The worst part of this column is that it feeds the perception that the so-called ‘productive’ or ‘engineering’ professions in the US are of inherently greater value than other areas of study. The American people are mentally tracked into a false
dichotomy, and this column only serves to enhance that division. This is just a divide and conquer scheme put on
by the puppet masters. In truth, the ‘productive and engineering’ careers are being actively destroyed by corporate greed.* Sadly, Ms. Perry** buys into this division and therefore ends up
trying to justify the arts/letters path by invoking the notion of
self-fulfillment.
Ms. Perry would do us all a favor to offer a defense of the arts based on the inherent value of the arts, a defense of an individual’s love of learning insofar as such activity provides something of value to society overall.

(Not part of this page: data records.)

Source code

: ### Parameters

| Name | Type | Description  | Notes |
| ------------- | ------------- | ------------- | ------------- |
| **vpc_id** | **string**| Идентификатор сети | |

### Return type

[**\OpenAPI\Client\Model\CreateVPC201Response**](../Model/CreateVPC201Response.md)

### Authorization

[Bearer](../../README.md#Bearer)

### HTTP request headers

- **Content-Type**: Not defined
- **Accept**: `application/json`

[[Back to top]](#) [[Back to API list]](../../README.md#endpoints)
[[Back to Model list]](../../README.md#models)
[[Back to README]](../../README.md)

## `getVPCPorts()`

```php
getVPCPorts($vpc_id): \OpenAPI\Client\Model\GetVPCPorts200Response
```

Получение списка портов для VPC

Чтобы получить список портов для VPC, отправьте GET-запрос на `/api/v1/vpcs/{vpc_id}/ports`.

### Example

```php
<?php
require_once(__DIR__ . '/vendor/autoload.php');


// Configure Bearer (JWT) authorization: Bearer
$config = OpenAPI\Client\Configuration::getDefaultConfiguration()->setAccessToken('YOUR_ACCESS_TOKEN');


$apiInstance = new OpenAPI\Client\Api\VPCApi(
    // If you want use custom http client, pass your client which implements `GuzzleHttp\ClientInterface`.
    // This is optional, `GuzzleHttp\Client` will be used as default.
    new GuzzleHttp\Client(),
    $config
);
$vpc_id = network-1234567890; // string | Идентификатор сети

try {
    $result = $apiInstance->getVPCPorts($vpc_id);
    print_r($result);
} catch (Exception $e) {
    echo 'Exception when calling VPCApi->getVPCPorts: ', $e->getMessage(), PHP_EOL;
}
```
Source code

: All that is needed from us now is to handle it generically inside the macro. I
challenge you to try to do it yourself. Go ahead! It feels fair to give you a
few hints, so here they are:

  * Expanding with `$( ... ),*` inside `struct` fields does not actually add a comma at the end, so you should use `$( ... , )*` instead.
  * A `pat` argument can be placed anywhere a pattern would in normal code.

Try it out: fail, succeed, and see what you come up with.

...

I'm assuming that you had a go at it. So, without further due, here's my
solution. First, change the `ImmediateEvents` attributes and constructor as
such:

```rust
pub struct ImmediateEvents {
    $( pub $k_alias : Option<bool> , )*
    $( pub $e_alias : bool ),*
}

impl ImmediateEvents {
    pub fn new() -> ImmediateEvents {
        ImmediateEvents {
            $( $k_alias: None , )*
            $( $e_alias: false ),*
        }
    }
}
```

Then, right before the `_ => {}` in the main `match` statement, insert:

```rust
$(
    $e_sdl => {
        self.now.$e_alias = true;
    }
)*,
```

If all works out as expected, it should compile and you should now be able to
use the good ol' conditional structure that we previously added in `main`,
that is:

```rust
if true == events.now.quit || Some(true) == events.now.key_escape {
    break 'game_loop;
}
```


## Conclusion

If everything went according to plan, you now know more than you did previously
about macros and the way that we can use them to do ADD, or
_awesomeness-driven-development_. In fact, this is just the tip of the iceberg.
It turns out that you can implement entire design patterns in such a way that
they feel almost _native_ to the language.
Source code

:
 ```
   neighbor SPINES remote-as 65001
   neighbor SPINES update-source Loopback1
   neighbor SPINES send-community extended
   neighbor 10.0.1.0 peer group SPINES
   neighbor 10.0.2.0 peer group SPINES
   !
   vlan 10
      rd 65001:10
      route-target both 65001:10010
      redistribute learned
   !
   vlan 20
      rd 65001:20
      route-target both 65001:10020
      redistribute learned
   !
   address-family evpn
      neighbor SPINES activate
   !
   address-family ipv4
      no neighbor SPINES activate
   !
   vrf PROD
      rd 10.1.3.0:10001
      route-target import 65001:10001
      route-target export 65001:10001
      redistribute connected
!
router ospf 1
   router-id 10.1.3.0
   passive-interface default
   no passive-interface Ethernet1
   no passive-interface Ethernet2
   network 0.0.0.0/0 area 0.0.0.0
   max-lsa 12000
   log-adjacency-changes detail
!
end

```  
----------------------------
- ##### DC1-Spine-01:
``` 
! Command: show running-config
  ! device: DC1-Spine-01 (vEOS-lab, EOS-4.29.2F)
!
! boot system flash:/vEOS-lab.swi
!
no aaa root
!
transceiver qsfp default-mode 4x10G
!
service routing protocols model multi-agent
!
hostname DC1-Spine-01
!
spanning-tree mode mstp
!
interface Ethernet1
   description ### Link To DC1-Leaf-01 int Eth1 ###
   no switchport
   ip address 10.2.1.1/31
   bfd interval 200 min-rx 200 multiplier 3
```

*These things are being dismantled, ask around in the pharmaceutical industry for instance. The ‘professional arts’ (medicine at least and perhaps legal) are doing better in that regard but both areas have or shortly will have a host of problems of their own (for a variety of reasons).
**Now that I’ve denigrated her understanding of the issue, I’ll go that extra step into true male chauvinist pig territory: Ms. Perry is certainly cute, as her photo attests. (Haha, j/k. I thought it was a good column on the whole, I just happen to have a different take on the matter. However I will stand by my comment re: your photo.)
Who would not want to give that face a facial?